QUOTED TEXT:
····················

1. Combine the following in a faux-European atmosphere:

  • 1 crossover celebrity-politician wrapped in a satin bathrobe
  • 1 talk-show host garnished with a ripe girl-woman
  • 1 infamous object of ridicule
  • 1 blond bombshell, well-broiled
  • 2 quarts paparazzi sweat
  • 1 Orthodox priest

2. Lay on a bed of well-dressed freeloaders.

3. Sprinkle with crisp servants, crisp vegetables and crisp white wine.

4. Surround with press people who know better than to call this news.

5. Do not steep or marinate. It is best imbibed quickly before it rots.

A tasty, viscous dish was served up last Tuesday at Arianna Huffington's book party. Outside, under the curved façade of Gianfranco Ferre's boutique, on a mock-Italian street in Beverly Hills, about 200 people gathered to gnaw on seafood pot stickers and gape at each other's name tags.

Bruce, a New York food consultant, explains why he is here. "Friends of friends of friends invited me," he shrugs, professing no interest in the guest of honor. "Why is anybody here?"

I'm here because I interviewed Arianna recently and she e-mailed me and invited me to this party.

"I'm in the entertainment industry," answers another woman with blithe, Los Angelean logic. (This statement, I've realized, can be a viable answer to almost any snoopy question in L.A. Why did you get a nose job, change your name, stop returning your friends' calls, begin to meditate?) She raises her eyebrows mysteriously when I ask what that means. "I'm a producer," she says.

····················

TASK STATEMENT:
Answer from the book-party text:
1. How many quarts of paparazzi sweat does the recipe call for?
2. About how many people gathered outside the boutique?
3. What work does Bruce do?
These rows come from a source other than the text.

····················

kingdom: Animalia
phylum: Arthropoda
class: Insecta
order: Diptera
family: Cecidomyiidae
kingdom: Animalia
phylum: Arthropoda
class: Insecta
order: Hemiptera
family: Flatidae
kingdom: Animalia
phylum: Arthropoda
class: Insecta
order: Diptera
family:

····················

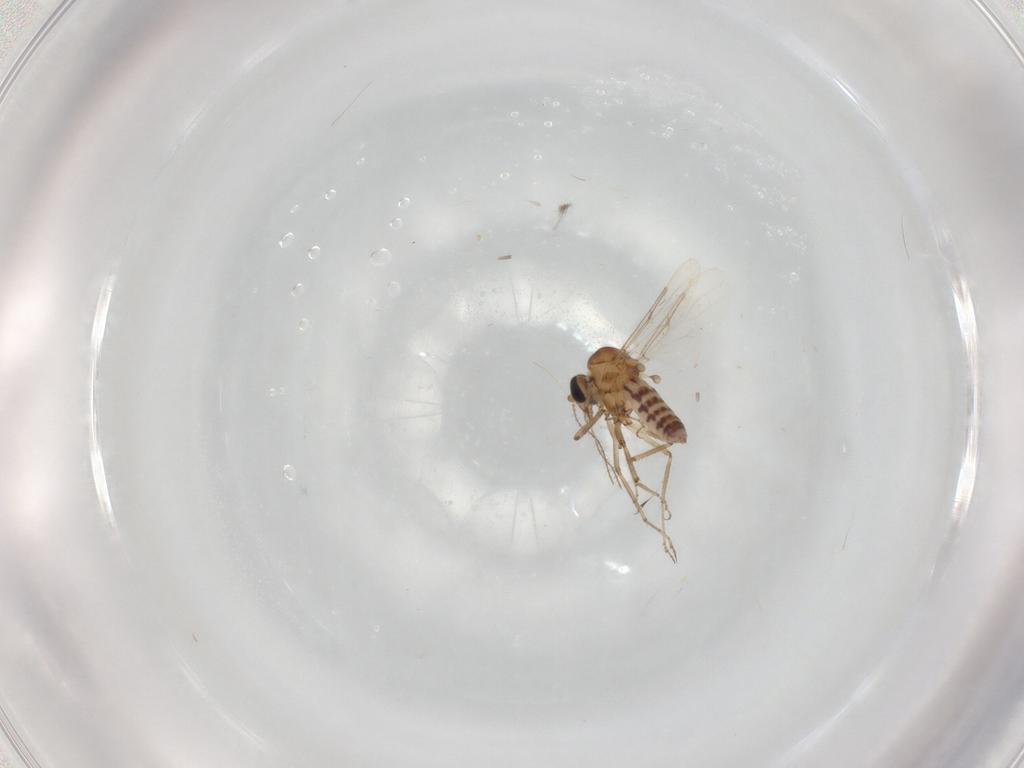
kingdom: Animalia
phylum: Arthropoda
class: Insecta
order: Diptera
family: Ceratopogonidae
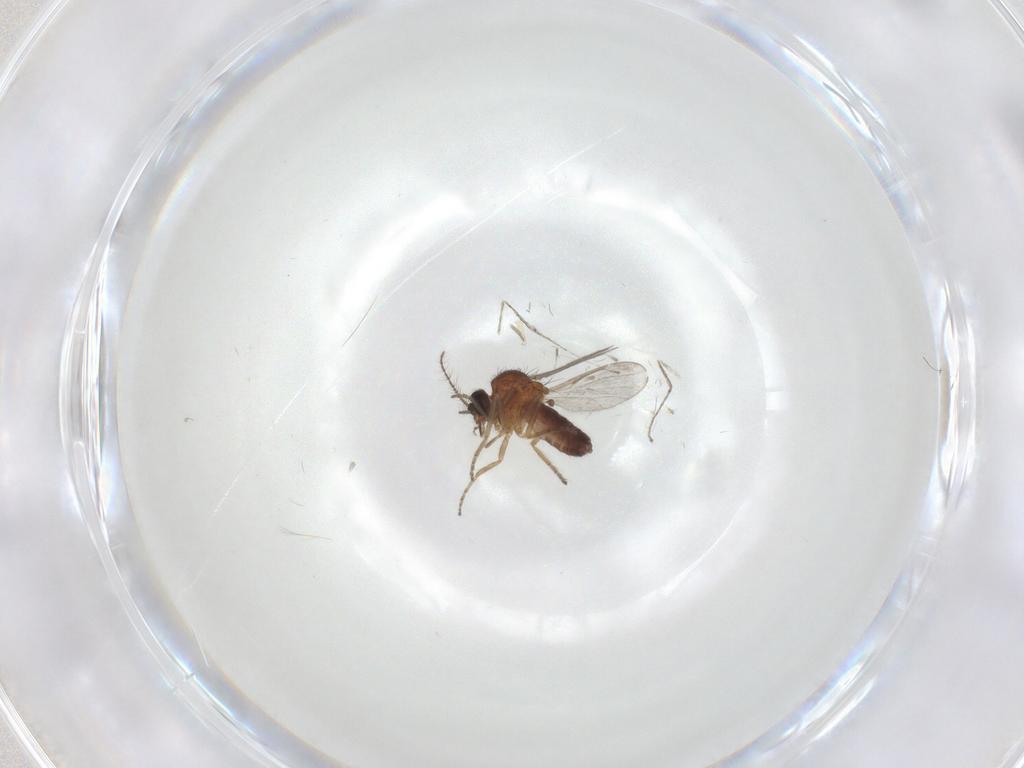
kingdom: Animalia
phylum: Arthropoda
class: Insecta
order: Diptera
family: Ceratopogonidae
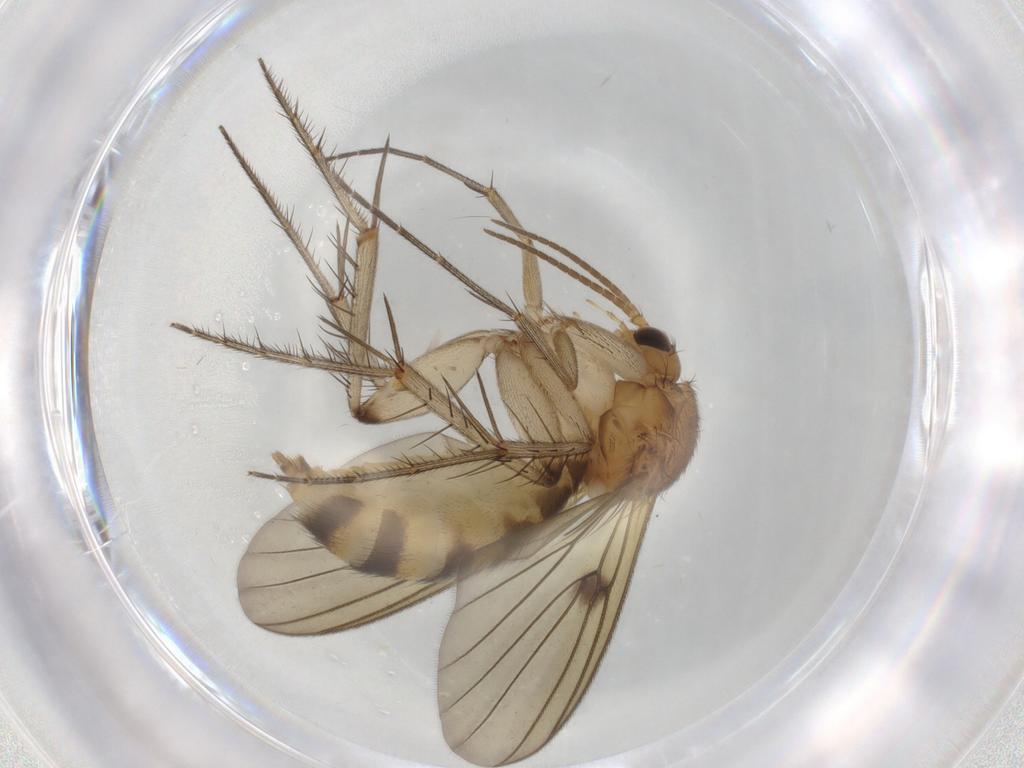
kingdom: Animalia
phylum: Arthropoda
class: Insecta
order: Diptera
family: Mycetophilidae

····················

PROBLEM SOLUTION:
1. Two quarts.
2. About 200 people.
3. He is a New York food consultant.